By PlanetLaundry staff | Dec 27, 2010

The retail real estate industry should face another slow growth year in 2011, though the pace of store openings will gradually improve throughout the coming months, industry insiders predict.
Given the brisk pace of holiday sales and availability of vacant storefronts at affordable rents, retailers with cash in their coffers will step up expansion announcements in 2011, said John Bemis, executive vice president and director of leasing and development with Jones Lang LaSalle Retail, an Atlanta-based third party property manager. In 2009 and 2010, store openings decreased slightly year-over-year for the U.S. retail sector overall, he noted. But starting next year, many discretionary retailers will finally be in a position to open new stores.
Overall, U.S. retailers plan to open more than 65,000 new stores in the next two years, according to research by Retail Lease Trac and RBC Capital Markets. The Retail Lease Trac and RBC numbers are based on a database of 2,000 retailers (although it excludes some larger chains like Wal-Mart and Target).
That means in 2011, retailers will open approximately 35,000 new stores, estimates Rich Moore, an analyst with RBC Capital Markets who helps compile the report. Michael Wiener, president and CEO of Excess Space Retail Services Inc., a real estate disposition and lease restructuring firm, expects retailers to expand as well, but not as quickly. Weiner said retailers are likely to expand gradually, with about 20,000 new stores in 2011 and another 40,000 to 50,000 in 2012.
“I think people are just getting back into the marketplace and trying to understand what kinds of deals they can get,” Wiener said. “We still think things will be on a very slow upswing, but we do think that there will hopefully be at a minimum a slow and steady recovery in retail.”
Store Closure Projections
At the same time, Wiener expects that next year retailers will continue to shutter stores at roughly the same pace as in 2010, or that store closings will decrease only slightly year-over-year. Through the third quarter of 2010, retailers closed approximately 4,680 stores, according to ICSC statistics. That puts the industry on pace to surpass 2009’s total of 4,811, but finish below the 2008 peak of 6,913 closings.
The figure for 2010, however, should come in below predictions offered at the beginning of the year, when many in the retail industry thought retailers might close up to 8,000 stores this year.
Even if store closures remain at the same level in 2011 as this year, it could still be a positive trend for retailers, noted Andy Graiser, co-president of DJM Realty, a Gordon Brothers Group company that specializes in strategic real estate solutions, dispositions and valuations.

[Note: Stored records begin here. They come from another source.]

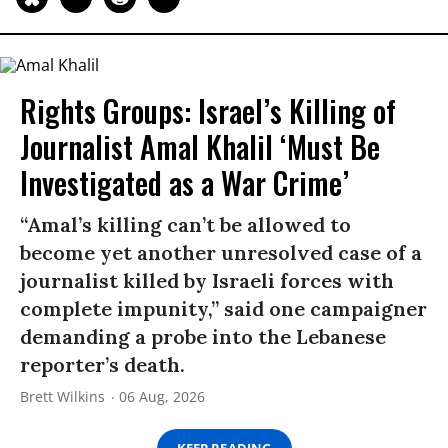
Rights Groups: Israel’s Killing of
Journalist Amal Khalil ‘Must Be
Investigated as a War Crime’
“Amal’s killing can’t be allowed to
become yet another unresolved case of a
journalist killed by Israeli forces with
complete impunity,” said one campaigner
demanding a probe into the Lebanese
reporter’s death.
Brett Wilkins
06 Aug, 2026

Most of the closings will likely involve underperforming stores that have failed to meet retailers’ return hurdles and so dropping them will contribute to the companies’ financial health. In addition, some retailers might shutter new concept divisions that haven’t performed to expectations, returning instead to their core brands.
“I don’t see chains closing down, I just think you will see a lot more pruning,” Graiser said. “Pruning is helpful because companies are being disciplined on what their hurdle rates need to be and that makes them much healthier and stronger.”
Graiser predicts that store closings in 2011 will total about the same as in 2010. Bemis, on the other hand, thinks closings might return to 2005 levels, when the industry closed 4,269 stores.
Path to Recovery?
There is greater consensus around the notion that the recovery in the leasing market will be a slow, labored one, with retailers no longer beholden to the whims of Wall Street. Instead, even publicly traded chains will open only as many locations as they consider prudent for their bottom line, only in those centers they feel they can afford.
“There is a general feeling that the market has stabilized, but the recovery is going to drag on for a reasonable amount of time,” said Matthew Bordwin, principal and managing member of Keen Consultants, a Melville, N.Y.-based real estate consulting and restructuring firm. “Most retailers don’t have significant store opening plans and those that do are being very conservative. And so there still remains a large amount of empty space on the market and few retailers that are expanding at a meaningful pace.”
Source: Retail Traffic
To post comments, Register OR Login
1 Comments | See all comments | Info/Rules
Dan McAllister named vice president of business development
Pew Hispanic Center: Immigration on the brink of historic reversal
Rate falls to 4.9 percent in first quarter
How to get the money you need for your first store
How to survive – and thrive – in today’s fast-paced, impossible-to-predict business world
Home | News/Features | The Journal | Community | Multimedia | Bulletin Board | Blog | Buyers Guide | Classifieds | Event Calendar | Advertise
© 2009 Coin Laundry Association | Privacy | Top Navigation | Sitemap | Member Login | Contact
A rise has been noted in national home sales, however housing costs are nevertheless trending downward. Loan providers have to be pleased with more people trying to purchase a home. However, there's a slight caveat. It's possible that sales are only increasing due to the low costs.